Failure Recovery

When a host goes down, the cluster is configured to keep the osds in as loss of the host does not mean that the osds data were destroyed. When repairing, however, it’s possible to bring up a partially configured host which could cause the associated disks to be marked out (i.e. host is up but disks are in intermediate state). We do not want this to happen as it would trigger re-balancing. To prevent this, whenever recovering from a failure, set the cluster to noout: (ceph osd set noout).

Replacement of Storcon0 or Mon0

If a storage controller host needs to be recreated (either because the host failed or the OS needs to be reinstalled) take the following steps.

  • Protect Cluster

    • sudo cephadm shell

    • ceph osd set noout

    • ceph osd set nobackfill

    • ceph osd set norecover

  • Use the customized installer to reinstall the OS and bring the OOB port/connection online.

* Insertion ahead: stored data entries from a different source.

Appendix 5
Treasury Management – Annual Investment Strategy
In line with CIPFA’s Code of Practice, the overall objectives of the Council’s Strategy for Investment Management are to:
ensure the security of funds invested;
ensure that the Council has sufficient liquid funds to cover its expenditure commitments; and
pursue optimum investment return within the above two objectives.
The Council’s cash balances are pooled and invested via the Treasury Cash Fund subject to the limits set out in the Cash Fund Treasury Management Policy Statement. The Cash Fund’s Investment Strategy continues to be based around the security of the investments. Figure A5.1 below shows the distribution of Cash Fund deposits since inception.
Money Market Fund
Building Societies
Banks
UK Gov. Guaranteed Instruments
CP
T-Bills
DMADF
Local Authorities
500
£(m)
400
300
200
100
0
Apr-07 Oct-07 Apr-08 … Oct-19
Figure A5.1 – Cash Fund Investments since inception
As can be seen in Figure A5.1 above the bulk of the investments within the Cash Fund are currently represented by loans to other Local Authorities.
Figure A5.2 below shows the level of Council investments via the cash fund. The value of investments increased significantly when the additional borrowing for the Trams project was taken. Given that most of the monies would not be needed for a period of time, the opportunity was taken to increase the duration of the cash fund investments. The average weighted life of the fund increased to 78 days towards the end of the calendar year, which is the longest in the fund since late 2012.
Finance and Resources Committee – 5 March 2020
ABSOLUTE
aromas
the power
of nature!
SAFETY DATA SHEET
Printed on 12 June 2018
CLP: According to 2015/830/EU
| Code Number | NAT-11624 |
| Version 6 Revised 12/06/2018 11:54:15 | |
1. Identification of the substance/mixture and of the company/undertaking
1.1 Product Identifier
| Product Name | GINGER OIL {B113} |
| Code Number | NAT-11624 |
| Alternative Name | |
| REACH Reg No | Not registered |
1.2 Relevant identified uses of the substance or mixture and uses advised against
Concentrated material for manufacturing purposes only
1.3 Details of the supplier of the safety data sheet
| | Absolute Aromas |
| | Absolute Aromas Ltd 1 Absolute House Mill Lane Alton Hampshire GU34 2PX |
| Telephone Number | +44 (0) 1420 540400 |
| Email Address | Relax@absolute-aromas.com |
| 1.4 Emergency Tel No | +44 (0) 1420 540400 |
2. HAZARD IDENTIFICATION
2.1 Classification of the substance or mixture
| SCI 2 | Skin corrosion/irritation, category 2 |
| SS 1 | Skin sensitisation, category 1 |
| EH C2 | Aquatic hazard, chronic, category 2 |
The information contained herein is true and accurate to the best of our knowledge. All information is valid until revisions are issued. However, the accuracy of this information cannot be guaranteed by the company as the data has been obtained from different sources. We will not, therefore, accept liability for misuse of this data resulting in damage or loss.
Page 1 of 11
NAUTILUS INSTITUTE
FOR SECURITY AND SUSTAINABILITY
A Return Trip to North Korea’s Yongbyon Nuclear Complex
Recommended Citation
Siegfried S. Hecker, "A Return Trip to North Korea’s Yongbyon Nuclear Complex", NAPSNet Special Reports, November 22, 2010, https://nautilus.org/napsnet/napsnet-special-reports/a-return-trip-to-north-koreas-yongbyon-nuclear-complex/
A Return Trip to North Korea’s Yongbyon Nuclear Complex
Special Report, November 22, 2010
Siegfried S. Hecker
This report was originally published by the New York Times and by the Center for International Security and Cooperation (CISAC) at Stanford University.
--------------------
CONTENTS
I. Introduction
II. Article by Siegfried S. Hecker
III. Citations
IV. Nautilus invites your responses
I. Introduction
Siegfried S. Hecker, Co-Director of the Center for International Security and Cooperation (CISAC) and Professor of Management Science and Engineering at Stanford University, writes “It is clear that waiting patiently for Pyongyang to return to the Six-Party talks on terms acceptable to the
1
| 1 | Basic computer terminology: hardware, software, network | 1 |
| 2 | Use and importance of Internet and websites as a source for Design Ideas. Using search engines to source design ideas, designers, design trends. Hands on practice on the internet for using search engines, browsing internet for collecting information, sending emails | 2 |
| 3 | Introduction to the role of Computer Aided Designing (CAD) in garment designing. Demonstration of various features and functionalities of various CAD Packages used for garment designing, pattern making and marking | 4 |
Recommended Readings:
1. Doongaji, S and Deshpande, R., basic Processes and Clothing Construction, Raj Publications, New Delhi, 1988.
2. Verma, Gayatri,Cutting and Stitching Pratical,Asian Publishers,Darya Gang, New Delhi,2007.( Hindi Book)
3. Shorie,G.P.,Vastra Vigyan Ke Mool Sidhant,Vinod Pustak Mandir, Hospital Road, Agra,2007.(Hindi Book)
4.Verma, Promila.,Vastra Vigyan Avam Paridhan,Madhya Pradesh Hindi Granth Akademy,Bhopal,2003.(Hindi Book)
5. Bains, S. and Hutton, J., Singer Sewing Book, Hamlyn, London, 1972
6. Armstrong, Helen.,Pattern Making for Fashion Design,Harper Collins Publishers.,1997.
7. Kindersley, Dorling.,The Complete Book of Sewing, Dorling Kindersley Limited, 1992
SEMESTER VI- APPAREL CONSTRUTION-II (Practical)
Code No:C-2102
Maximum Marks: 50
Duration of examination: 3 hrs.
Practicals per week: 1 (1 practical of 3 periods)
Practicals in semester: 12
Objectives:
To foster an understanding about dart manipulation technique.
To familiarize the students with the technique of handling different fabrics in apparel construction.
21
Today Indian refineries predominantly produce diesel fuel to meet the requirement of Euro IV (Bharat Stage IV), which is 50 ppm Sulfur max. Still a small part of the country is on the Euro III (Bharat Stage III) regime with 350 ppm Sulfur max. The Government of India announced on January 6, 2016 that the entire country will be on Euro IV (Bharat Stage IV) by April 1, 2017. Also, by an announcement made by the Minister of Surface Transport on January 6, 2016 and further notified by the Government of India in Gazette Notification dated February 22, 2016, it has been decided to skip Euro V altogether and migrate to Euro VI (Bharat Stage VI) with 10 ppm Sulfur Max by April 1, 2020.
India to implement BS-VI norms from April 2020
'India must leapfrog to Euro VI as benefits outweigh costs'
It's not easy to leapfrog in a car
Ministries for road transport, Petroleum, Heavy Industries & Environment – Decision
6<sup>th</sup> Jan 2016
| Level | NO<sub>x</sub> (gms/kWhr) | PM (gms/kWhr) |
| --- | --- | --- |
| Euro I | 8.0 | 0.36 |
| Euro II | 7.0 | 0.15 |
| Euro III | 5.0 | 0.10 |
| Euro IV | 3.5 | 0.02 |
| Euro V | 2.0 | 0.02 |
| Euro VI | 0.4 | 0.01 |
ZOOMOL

  • Use ansible to configure host

    • Note that all of these should be run with the –limit flag for the specific host being recovered.

    • Run the recovery playbook (just copies keys right now)

    • Run the preflight playbook

    • Run the networking playbook

  • Activate OSDs

    • sudo cephadm shell

    • cephadm osd activate <<hostname>>

  • Wait for all OSDs up and in

  • Un-protect Cluster

    • sudo cephadm shell

    • ceph osd unset noout

    • ceph osd unset nobackfill

    • ceph osd unset norecover

Replacement of Storcon1

Differs because we need to bring up the temp link to regain monitor quorum

Replacement of Disk

RMAs are through Seagate.

Visit the Seagate Warranty and Replacement website and create an account so you will be able to RMA the disks.

Accounts must be created with a personal email, they don’t allow admin groups.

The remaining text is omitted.